Text section:
═══
In the meantime Abigail, now living in Adwalton, gave birth to a son, Thomas, on 5 April 1817. The baptism took place at St Peter’s Birstall on 1 June[6]. Oddly, Stephen’s profession is described as a collier, no mention of the Army.

Stephen may have been in Yorkshire in January 1821 because a Stephen Burnett acted as a witness at the marriage of John Burnett at St Peter’s Birstall.  John was another of the children of Robert and Ann Burnett. The only question mark is that Robert’s father was also called Stephen, and to date I have not traced his death.

However, whatever the circumstances, Stephen was clearly estranged from his wife.  On 30 May 1825 in Batley Parish Church, the same location as her earlier nuptials, Abigail undertook what in effect appears to be a bigamous marriage to William Gallaway[7]. There is no marital status indicated for either party in the Parish Register.

It is a distinct possibility that Abigail was pregnant and this forced the issue. It appears she and William may have had a son, Joseph, born in Adwalton in around 1825. No baptism has been traced to confirm the parentage of Joseph. But he features in the 1841 and 1851 censuses with the family[8].
═══
Task requirements:
**1.** In the passage on Abigail and Stephen Burnett, in which church did Abigail marry William Gallaway?
**2.** From the passage on Abigail and Stephen Burnett, return everything from "In the meantime" down to "traced his death.", word for word.

Data extract:
═══
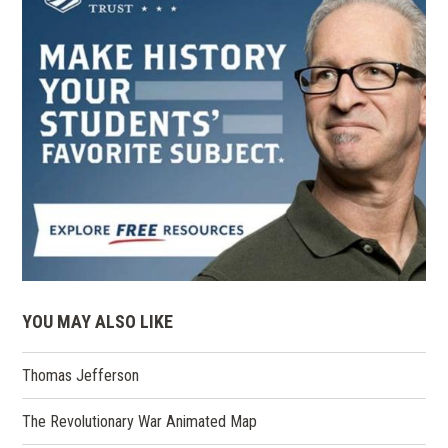
YOU MAY ALSO LIKE
Thomas Jefferson
The Revolutionary War Animated Map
═══
List of answers:
**1.** Batley Parish Church

**2.**
In the meantime Abigail, now living in Adwalton, gave birth to a son, Thomas, on 5 April 1817. The baptism took place at St Peter’s Birstall on 1 June[6]. Oddly, Stephen’s profession is described as a collier, no mention of the Army.

Stephen may have been in Yorkshire in January 1821 because a Stephen Burnett acted as a witness at the marriage of John Burnett at St Peter’s Birstall.  John was another of the children of Robert and Ann Burnett. The only question mark is that Robert’s father was also called Stephen, and to date I have not traced his death.